Almost half of tested free Android antivirus apps fail. That might prove very useful to IT.

Almost half of tested free Android antivirus apps fail. That might prove very useful to IT.





One of the problems with enterprise mobile BYOD efforts is that corporate apps — and lots of corporate data, including sensitive intellectual property — must coexist on the same device with whatever employees choose to download on the personal side. That’s far from ideal, but even worse is if employees choose to download a second antivirus program. Unlike doubling up on most apps (two VPNs, two word processors, two email programs, etc.), antivirus programs often conflict and fight each other, generating false positives and other bad results.
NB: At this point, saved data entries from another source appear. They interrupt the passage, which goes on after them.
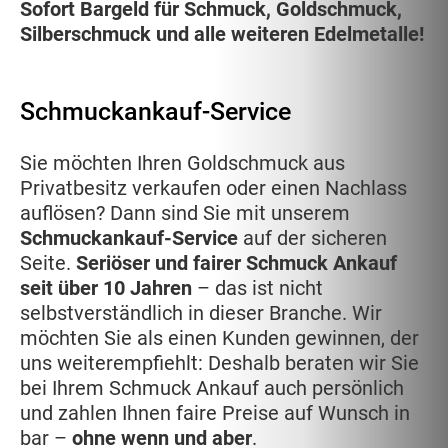
Sofort Bargeld für Schmuck, Goldschmuck,
Silberschmuck und alle weiteren Edelmetalle!
Schmuckankauf-Service
Sie möchten Ihren Goldschmuck aus
Privatbesitz verkaufen oder einen Nachlass
auflösen? Dann sind Sie mit unserem
Schmuckankauf-Service
auf der sicheren
Seite.
Seriöser und fairer Schmuck Ankauf
seit über 10 Jahren
– das ist nicht
selbstverständlich in dieser Branche. Wir
möchten Sie als einen Kunden gewinnen, der
uns weiterempfiehlt: Deshalb beraten wir Sie
bei Ihrem Schmuck Ankauf auch persönlich
und zahlen Ihnen faire Preise auf Wunsch in
bar –
ohne wenn und aber
.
Unlike two deadbolts on a door, doubling up on security not only doesn’t work with antivirus, it can actually sharply weaken security. This all assumes that both antivirus programs are professional, effective and well-intentioned. But that’s often not the case. There are quite a few free antivirus programs out there, and they are disproportionately the ones employees opt to download. After all, if the company has already installed a high-level antivirus on the phone, why would an employee pay to install a second? But a free antivirus program is much more tempting.
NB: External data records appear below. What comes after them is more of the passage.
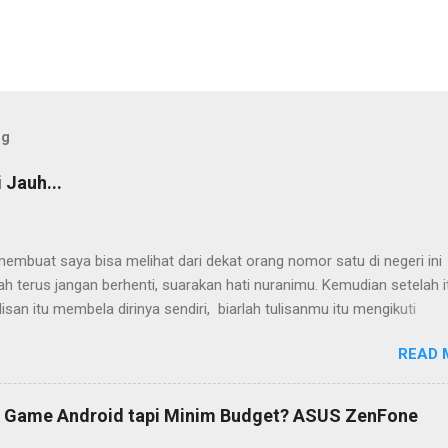
og
 Jauh...
embuat saya bisa melihat dari dekat orang nomor satu di negeri ini
ah terus jangan berhenti, suarakan hati nuranimu. Kemudian setelah i
ulisan itu membela dirinya sendiri, biarlah tulisanmu itu mengikuti
a.” (Buya Hamka) Saya baru mengenal petikan masyur di atas belakan
READ 
ahun-tahun setelah saya bergumul dengan dunia tulis-menulis. Ketika
ih duduk di bangku Sekolah Menengah Atas (SMA) di Flores, Nusa
 Timur (NTT). Tidak ada maksud atau tujuan khusus saat itu. Yang a
Game Android tapi Minim Budget? ASUS ZenFone
u: menulis dan terus menulis. Bisa jadi perkenalan saya dengan duni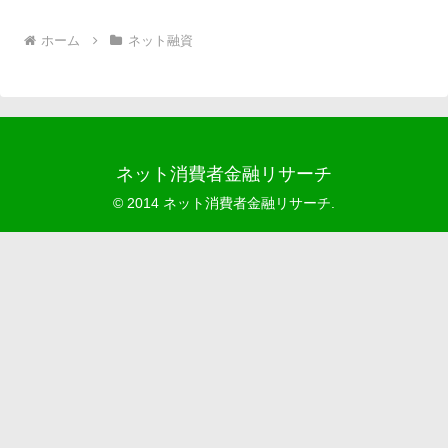
ホーム
ネット融資
ネット消費者金融リサーチ
© 2014 ネット消費者金融リサーチ.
That’s why I found a new report from Comparitech so alarming. Not only are free antivirus filled with adware and engage in lots of privacy violations, but they are often not even very good at detecting viruses, which is supposed to be their whole raison d’être. Indeed, the Comparitech testing showed that almost half (47%) of the 21 free antivirus products that it tested (all on Android, for this report) failed.
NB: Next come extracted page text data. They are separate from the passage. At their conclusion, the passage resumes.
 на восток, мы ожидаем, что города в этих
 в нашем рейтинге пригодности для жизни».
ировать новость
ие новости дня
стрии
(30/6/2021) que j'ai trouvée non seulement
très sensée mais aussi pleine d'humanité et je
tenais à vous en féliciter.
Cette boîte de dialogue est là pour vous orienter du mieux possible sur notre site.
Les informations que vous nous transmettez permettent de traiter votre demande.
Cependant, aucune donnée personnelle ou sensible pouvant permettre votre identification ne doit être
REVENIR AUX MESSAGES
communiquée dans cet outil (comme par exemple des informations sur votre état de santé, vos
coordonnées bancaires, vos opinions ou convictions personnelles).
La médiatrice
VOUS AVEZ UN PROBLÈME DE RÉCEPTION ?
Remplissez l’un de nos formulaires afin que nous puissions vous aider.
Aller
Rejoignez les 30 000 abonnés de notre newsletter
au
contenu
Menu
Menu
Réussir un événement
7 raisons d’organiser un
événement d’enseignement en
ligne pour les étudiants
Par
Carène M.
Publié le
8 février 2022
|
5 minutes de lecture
“We found serious security flaws in three of the apps we tested and found seven apps that couldn’t detect a test virus. In total, 47% of the vendors we tested failed in some way,” Comparitech said in a blog post. But the specifics is where things got frightening — and unlike some others in this space, Comparitech named names.

Seven free Android antivirus couldn’t detect the presence of a known virus. “The Metasploit payload we used attempts to open a reverse shell on the device without obfuscation. It was built for exactly this sort of testing. Every Android antivirus app should be able to detect and stop the attempt,” the blog post said. The apps that couldn’t detect Metasploit, according to Comparitech, were AEGISLAB Antivirus Free, Antiy AVL Pro Antivirus & Security, Brainiacs Antivirus System, Fotoable Super Cleaner, MalwareFox Anti-Malware, NQ Mobile Security & Antivirus Free, Tap Technology Antivirus Mobile, and Zemana Antivirus & Security.

“People are enticed by free,” said Paul Bischoff, a lead researcher with Comparitech, in a Computerworld interview.